Invisible Work Stays Invisible

One of the easiest mistakes to make in an AI-first world is assuming that successful interactions somehow become organizational knowledge on their own.

They don't.

If a customer agrees to speak with a prospect and nobody records it, the organization loses far more than a single activity.

  • It loses context, attribution, and recognition.
  • It loses another piece of history that could have helped improve the next decision.

The most valuable advocacy data isn't simply who your customers are.

It's everything they've done.

  • Every request, acceptance/decline, event presentation, analyst interview, product beta, reference call, press interview, reward, closed-won opportunity revenue influenced by their participation.

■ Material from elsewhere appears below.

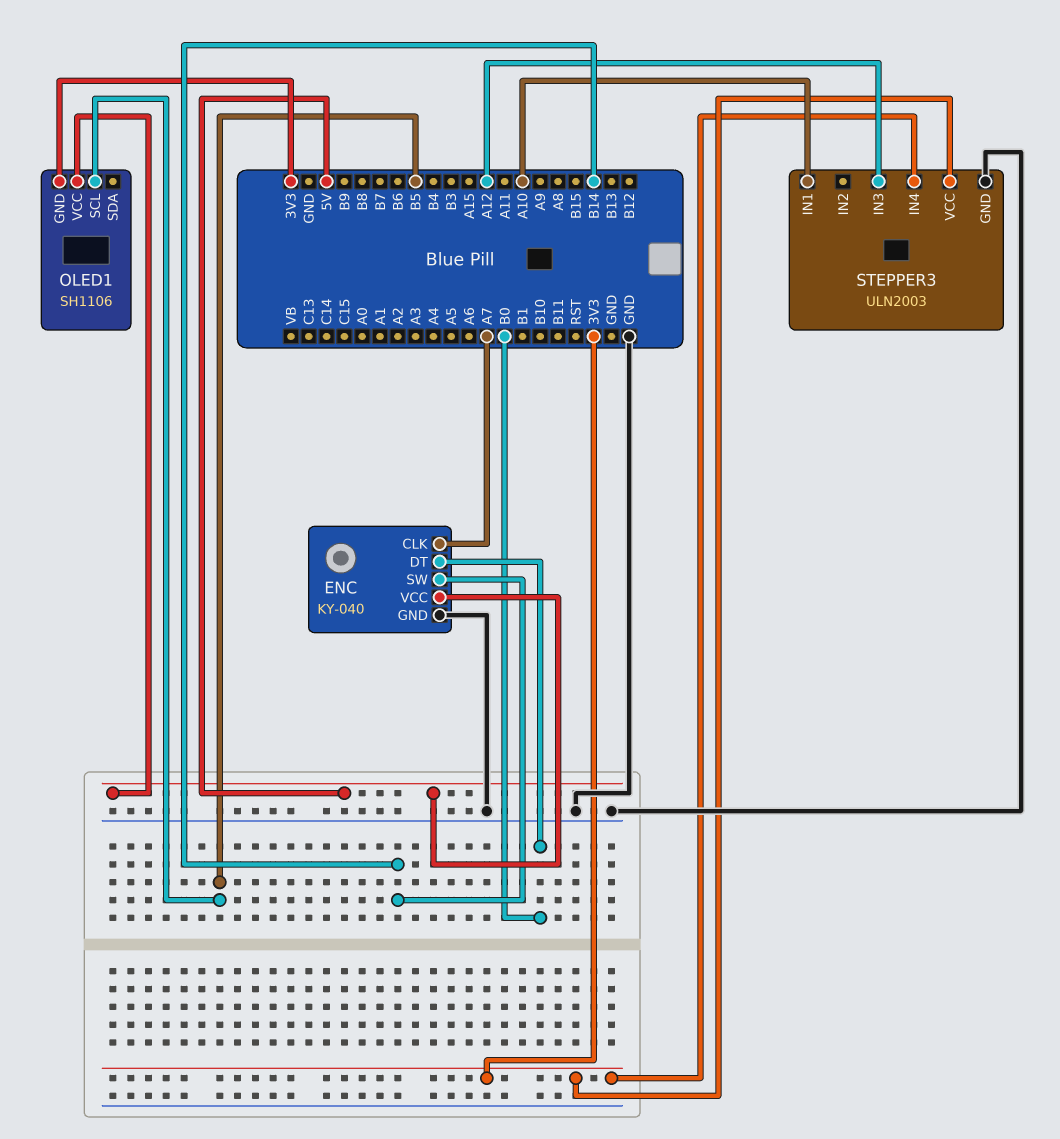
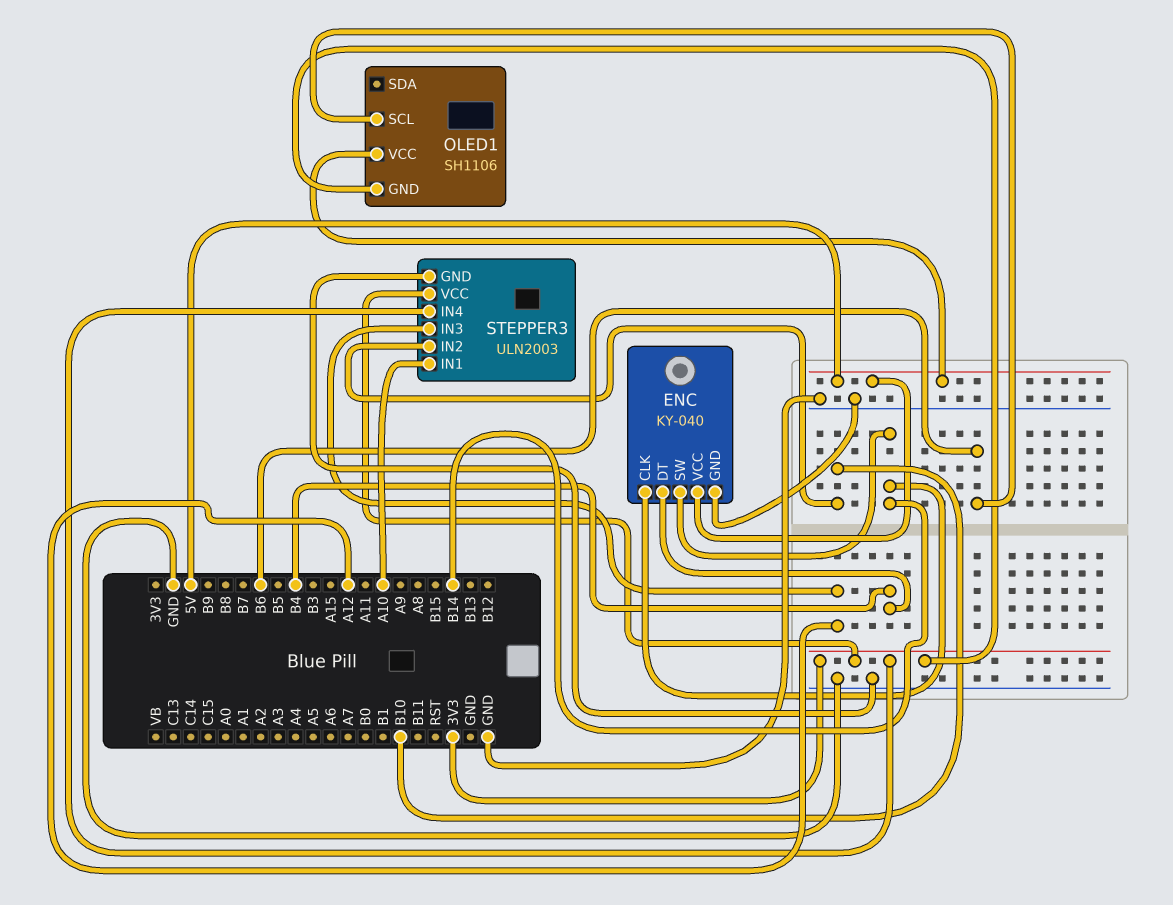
ENC pin CLK: A7 -> B14
ENC pin DT: B0 -> B4
OLED1 pin SCL: B5 -> B6
STEPPER3 pin IN2: none -> B10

That's the story AI actually wants to read.

AI Needs Memory, Not Just Data

It's often said that AI needs good data.

That's true.

But operational history is far more valuable than static customer information.

  • Advocate profiles answer questions about who someone is.
  • Operational history answers questions about what consistently works.
  • That's where AI begins uncovering insights that no spreadsheet could ever reveal.
  • Perhaps healthcare advocates participate twice as often as financial services advocates.
  • Perhaps customers who join advisory boards are twice as likely to become conference speakers.
  • Maybe advocates who receive recognition within a week participate significantly more often than those who don't.

Those aren't search results.Those are patterns.

  • Patterns emerge from history.
  • History emerges from process.
  • Process emerges from systems.

Remove any one of those pieces and AI becomes little more than an exceptionally fast search engine.

Reality Check
Every workflow skipped today is a pattern AI won't discover tomorrow.

Don't Stop at "Who?"

The AI revolution has created tremendous excitement, and rightly so. Finding the right advocate is becoming dramatically easier than it was only a few years ago.

That's worth celebrating.

Just don't confuse a better search experience with a better advocacy program. Search is only one chapter in the story.

The organizations that see the greatest return from AI won't necessarily be the ones with the most sophisticated models.

They'll be the ones with the richest operational history.

  • Every request becomes institutional memory.
  • Every activity measured.
  • Every contribution attributable.
  • Every outcome becomes another lesson AI can learn from.

Those organizations won't use AI merely to answer the question, "Who should we ask?"

They'll use AI to answer far more valuable questions.

  • "Where are we running short of advocates?"
  • "When is the most effective time to use advocates?"
  • "What types of advocacy generate the greatest business impact?"
  • "What patterns have we been missing?"

That's when AI stops behaving like a better Google search.

That's when it starts behaving like a strategic partner.

Finding the right advocate has always been the opening scene.

If your AI can find advocates but your program can't learn from using them, you've built a remarkable search engine instead of a remarkable advocacy program.